Johnny Symons is a Bay Area documentary filmmaker whose films include Daddy & Papa (official site), the Independent Lens film Ask Not (official site), and Out Run (WORLD Channel’s DocWorld). Symons writes:

“When I think about LGBT films that most influenced me, I think back to myself at age 23. I had recently arrived in San Francisco, was immersed in gay and HIV activism, and dreamed of one day being a documentary filmmaker. I remember two stunning film screenings—both at small, packed movie houses in the Mission District—that particularly inspired me. The first was the world premiere of Tongues Untied, an experimental, politically charged, and intensely personal film about the black gay male experience by renowned Bay Area filmmaker Marlon Riggs. A few months later, I saw the West Coast premiere of Jennie Livingston’s Paris Is Burning, which documents New York’s underground ‘ball’ scene, where contestants compete for trophies, glory, and a chance to transcend their often marginalized lives. The response to both films was staggering—thundering applause that helped launch them on to widespread acclaim both inside and outside of the LGBT community.

“Together, these films illustrate how two directors can tackle similar subject matter—race, culture, community, violence, HIV, and the use of performance as a means of liberation and transformation—using dramatically different approaches. Tongues Untied is alternately forceful and humorous, angry, and poignant, unpredictable and carefully crafted—a call to action made specifically by and for the black gay male community. In contrast, Paris Is Burning is an ethnographic exploration of ball culture made by a white lesbian, marked by intimate interviews and compelling observational footage on and off stage. To me, the films were a testament to the fact that both insiders and outsiders can tell moving and powerful stories through documentary.
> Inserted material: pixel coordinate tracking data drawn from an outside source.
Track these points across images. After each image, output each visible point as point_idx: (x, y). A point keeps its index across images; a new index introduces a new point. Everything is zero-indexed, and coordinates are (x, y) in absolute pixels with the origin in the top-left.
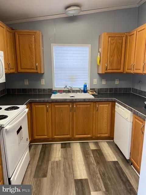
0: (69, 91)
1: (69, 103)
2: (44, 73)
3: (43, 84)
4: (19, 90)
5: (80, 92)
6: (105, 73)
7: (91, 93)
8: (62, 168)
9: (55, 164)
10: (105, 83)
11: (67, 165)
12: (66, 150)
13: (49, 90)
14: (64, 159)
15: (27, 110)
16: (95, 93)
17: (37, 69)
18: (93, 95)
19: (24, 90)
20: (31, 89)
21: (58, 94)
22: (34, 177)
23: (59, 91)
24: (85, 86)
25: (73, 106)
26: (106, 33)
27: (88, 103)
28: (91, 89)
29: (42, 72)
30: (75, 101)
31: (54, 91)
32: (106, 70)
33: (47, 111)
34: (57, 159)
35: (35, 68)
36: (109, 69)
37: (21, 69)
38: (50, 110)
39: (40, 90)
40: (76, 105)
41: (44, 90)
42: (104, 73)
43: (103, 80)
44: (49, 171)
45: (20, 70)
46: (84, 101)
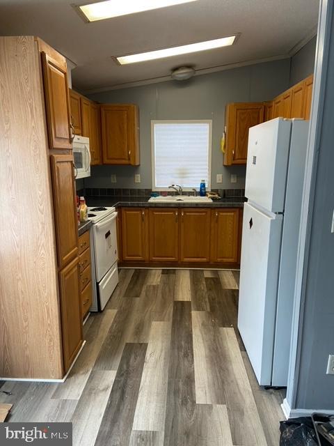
0: (177, 194)
1: (174, 209)
2: (139, 165)
3: (139, 181)
4: (103, 191)
5: (194, 195)
6: (233, 164)
7: (210, 196)
8: (160, 291)
9: (152, 288)
10: (235, 181)
11: (167, 289)
12: (169, 276)
13: (147, 192)
14: (164, 284)
15: (116, 213)
16: (217, 196)
17: (129, 159)
18: (213, 199)
19: (110, 191)
20: (120, 190)
21: (160, 197)
22: (124, 296)
23: (161, 192)
24: (203, 185)
25: (180, 214)
26: (233, 104)
27: (203, 210)
28: (212, 190)
29: (137, 164)
30: (182, 206)
31: (153, 192)
32: (234, 160)
33: (143, 220)
34: (154, 284)
35: (127, 158)
36: (239, 159)
37: (108, 159)
38: (146, 218)
39: (133, 191)
40: (185, 213)
41: (139, 191)
42: (230, 164)
43: (232, 176)
44: (143, 293)
45: (106, 161)
46: (197, 206)
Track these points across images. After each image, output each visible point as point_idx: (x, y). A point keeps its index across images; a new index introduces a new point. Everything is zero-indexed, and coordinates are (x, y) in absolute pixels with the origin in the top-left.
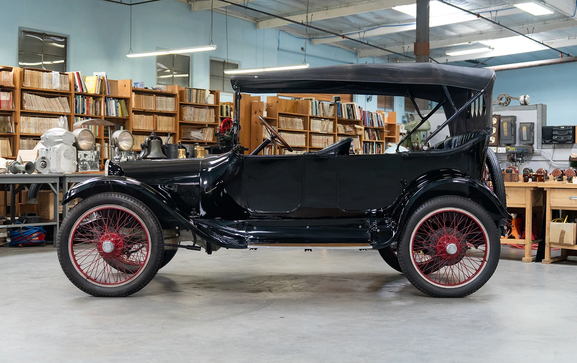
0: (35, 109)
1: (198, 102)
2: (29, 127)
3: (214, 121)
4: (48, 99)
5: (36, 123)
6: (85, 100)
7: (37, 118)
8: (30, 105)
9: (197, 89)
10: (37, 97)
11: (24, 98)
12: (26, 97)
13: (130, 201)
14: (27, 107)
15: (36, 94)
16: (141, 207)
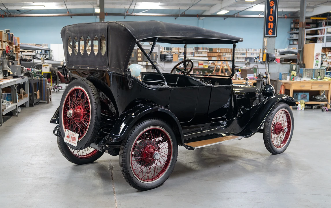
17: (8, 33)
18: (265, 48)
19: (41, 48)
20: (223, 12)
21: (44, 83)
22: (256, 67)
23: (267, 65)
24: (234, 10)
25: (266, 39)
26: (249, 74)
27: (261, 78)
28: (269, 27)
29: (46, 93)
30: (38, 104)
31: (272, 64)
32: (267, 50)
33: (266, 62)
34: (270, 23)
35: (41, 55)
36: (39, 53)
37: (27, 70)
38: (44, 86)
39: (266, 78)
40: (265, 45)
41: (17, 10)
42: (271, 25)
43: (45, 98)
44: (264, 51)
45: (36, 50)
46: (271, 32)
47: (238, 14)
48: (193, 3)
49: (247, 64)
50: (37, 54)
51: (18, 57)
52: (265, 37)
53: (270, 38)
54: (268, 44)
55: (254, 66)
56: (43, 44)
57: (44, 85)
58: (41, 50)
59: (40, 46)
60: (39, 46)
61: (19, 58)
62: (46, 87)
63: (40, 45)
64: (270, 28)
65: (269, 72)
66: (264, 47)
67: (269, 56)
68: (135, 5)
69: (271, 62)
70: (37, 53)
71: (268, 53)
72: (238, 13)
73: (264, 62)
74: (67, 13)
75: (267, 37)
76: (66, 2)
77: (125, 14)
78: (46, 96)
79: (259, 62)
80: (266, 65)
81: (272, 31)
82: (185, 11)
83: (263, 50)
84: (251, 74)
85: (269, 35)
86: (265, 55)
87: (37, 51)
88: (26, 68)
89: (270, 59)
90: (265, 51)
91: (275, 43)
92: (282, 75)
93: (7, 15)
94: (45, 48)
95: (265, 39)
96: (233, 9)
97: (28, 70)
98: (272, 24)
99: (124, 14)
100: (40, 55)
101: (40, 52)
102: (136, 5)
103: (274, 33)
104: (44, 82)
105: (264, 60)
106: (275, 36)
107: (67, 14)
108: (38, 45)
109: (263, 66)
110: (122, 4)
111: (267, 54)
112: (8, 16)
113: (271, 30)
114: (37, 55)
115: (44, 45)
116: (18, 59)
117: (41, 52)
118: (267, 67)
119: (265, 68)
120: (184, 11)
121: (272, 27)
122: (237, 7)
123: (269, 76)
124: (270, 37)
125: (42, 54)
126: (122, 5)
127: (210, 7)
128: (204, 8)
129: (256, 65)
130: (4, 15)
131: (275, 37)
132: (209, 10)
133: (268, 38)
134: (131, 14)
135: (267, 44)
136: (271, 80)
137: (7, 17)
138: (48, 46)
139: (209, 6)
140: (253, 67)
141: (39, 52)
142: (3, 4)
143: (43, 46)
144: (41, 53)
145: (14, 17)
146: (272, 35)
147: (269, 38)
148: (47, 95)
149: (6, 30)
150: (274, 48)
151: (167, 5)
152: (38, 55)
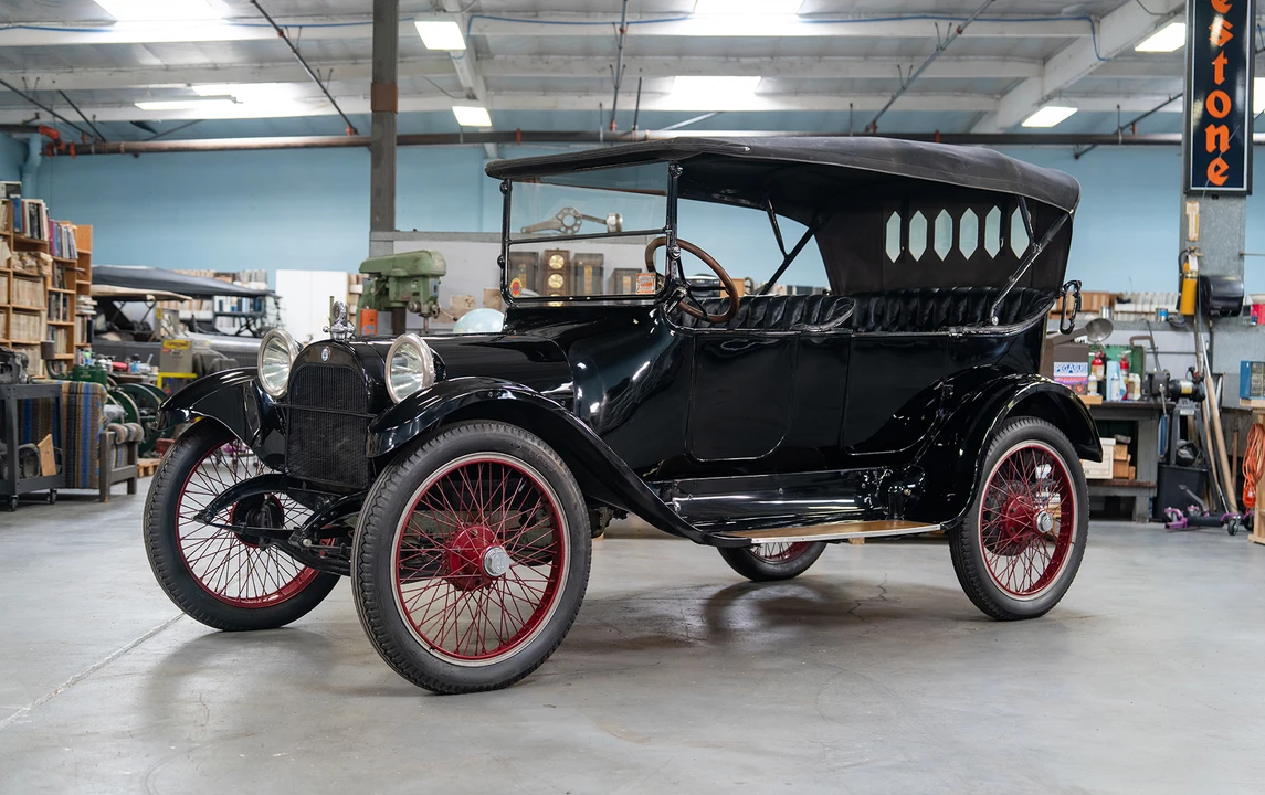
13: (534, 444)
16: (553, 457)
17: (12, 196)
18: (1192, 251)
19: (238, 286)
20: (1049, 117)
21: (86, 406)
22: (1146, 344)
23: (1204, 337)
24: (1114, 109)
25: (1193, 208)
26: (1066, 364)
27: (1159, 394)
28: (1211, 147)
29: (96, 455)
30: (51, 503)
31: (1229, 331)
32: (1198, 257)
33: (1199, 319)
34: (1212, 126)
35: (237, 320)
36: (227, 309)
37: (111, 369)
38: (86, 420)
39: (1197, 396)
40: (1193, 233)
41: (132, 122)
42: (1218, 137)
43: (88, 473)
44: (1185, 265)
45: (217, 298)
46: (1217, 168)
47: (1133, 130)
48: (905, 76)
49: (1097, 327)
50: (216, 315)
51: (77, 312)
52: (1189, 194)
53: (1215, 201)
54: (1206, 231)
55: (1133, 339)
56: (248, 271)
57: (86, 414)
58: (235, 299)
59: (234, 280)
60: (230, 280)
61: (82, 316)
62: (95, 426)
63: (234, 277)
64: (1216, 153)
65: (1215, 371)
66: (1188, 245)
67: (1209, 289)
68: (639, 92)
69: (1225, 319)
70: (217, 310)
71: (1207, 272)
72: (1133, 123)
73: (1189, 319)
74: (346, 134)
75: (1199, 194)
76: (329, 80)
77: (601, 136)
78: (93, 465)
79: (1163, 318)
80: (1196, 336)
81: (1224, 167)
82: (878, 117)
83: (1183, 259)
84: (1076, 364)
85: (1211, 185)
86: (1190, 285)
87: (221, 303)
88: (110, 362)
89: (1219, 305)
90: (1193, 265)
91: (1243, 227)
92: (1253, 371)
93: (90, 145)
94: (255, 286)
95: (1189, 205)
96: (1106, 105)
97: (116, 369)
98: (1224, 130)
99: (599, 133)
100: (230, 319)
101: (233, 308)
102: (641, 95)
103: (1234, 176)
104: (87, 399)
105: (1188, 308)
106: (1245, 188)
107: (347, 138)
108: (227, 275)
109: (1184, 341)
110: (586, 91)
111: (1203, 282)
112: (93, 149)
113: (1219, 161)
114: (219, 318)
115: (250, 276)
116: (80, 319)
117: (235, 305)
118: (1205, 347)
119: (1194, 351)
120: (873, 117)
121: (1224, 147)
122: (1128, 94)
123: (1212, 391)
124: (1215, 195)
125: (239, 316)
126: (587, 95)
127: (998, 96)
128: (968, 104)
129: (1148, 333)
130: (77, 146)
131: (1241, 195)
132: (994, 113)
133: (1203, 199)
134: (630, 132)
135: (1200, 231)
136: (1224, 411)
137: (89, 153)
138: (266, 281)
139: (991, 94)
140: (1128, 343)
141: (229, 304)
142: (60, 92)
143: (246, 279)
144: (236, 312)
145: (117, 151)
146: (1223, 186)
147: (1211, 200)
148: (98, 462)
149: (7, 185)
150: (1237, 254)
151: (796, 92)
152: (224, 318)
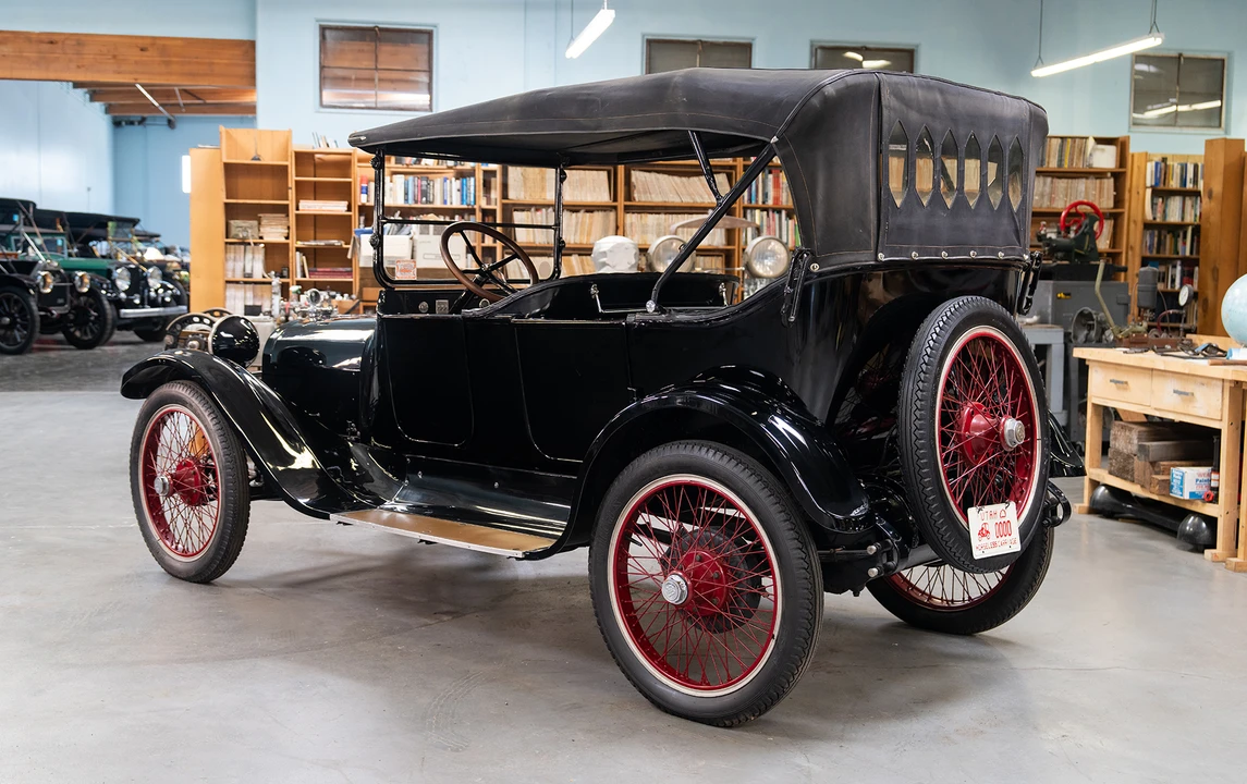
0: (656, 199)
1: (1066, 166)
2: (644, 232)
3: (1112, 206)
4: (684, 179)
5: (659, 225)
6: (771, 176)
7: (662, 216)
8: (645, 193)
9: (1062, 138)
10: (661, 176)
11: (633, 179)
12: (636, 179)
14: (639, 197)
15: (658, 172)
“Nearly 25 years have gone by since then. Marlon Riggs died in 1994, his life and brilliant career tragically cut short by AIDS. Jennie Livingston hasn’t made another feature documentary [editor’s note: she’s actually working on a new one now]. But these two films continue to be legendary, capturing a critical moment in LGBT history and continuing to inspire filmmakers, performers, and activists.”


 

For David Weissman, who himself made two seminal films about gay history, We Were Here (Independent Lens, 2012) and 2002’s acclaimed The Cockettes (co-directed with Bill Weber), it’s not as much a film that comes to mind as a film festival:

“I remember going to the very first Gay Film Festival in San Francisco in early 1977.  There were about 50 of us, maybe 100, watching a few short films projected on a Super 8 film projector, with sound from a portable cassette tape recorder that never quite remained in sync with the films. 37 years later, it’s mind-boggling how the world has changed, with this year’s Frameline San Francisco International LGBT Film Festival screening hundreds of films from around the world with an extraordinary range of styles and subject matter.

“I participate in the LGBT film world not only as a filmmaker but also as co-programmer (with Russ Gage) of QDoc in Portland, Oregon, which is the only film festival in the world devoted exclusively to LGBT documentaries. So while I think it’s important to think about what we watch, I also want to encourage our community to think about how we watch. It’s remarkable to have access to so many quality LGBT films, both documentary and narrative, on PBS, HBO, and elsewhere, and streaming. But there is nothing like the experience of watching those films on a big screen, with a room full of other LGBT folk sharing our laughter, tears, and inspiration as we watch our history, culture, politics, and all our diverse stories as told by so many extraordinary filmmakers.

“If you’re fortunate enough to live somewhere with an LGBT Film Festival, support it, and enjoy!”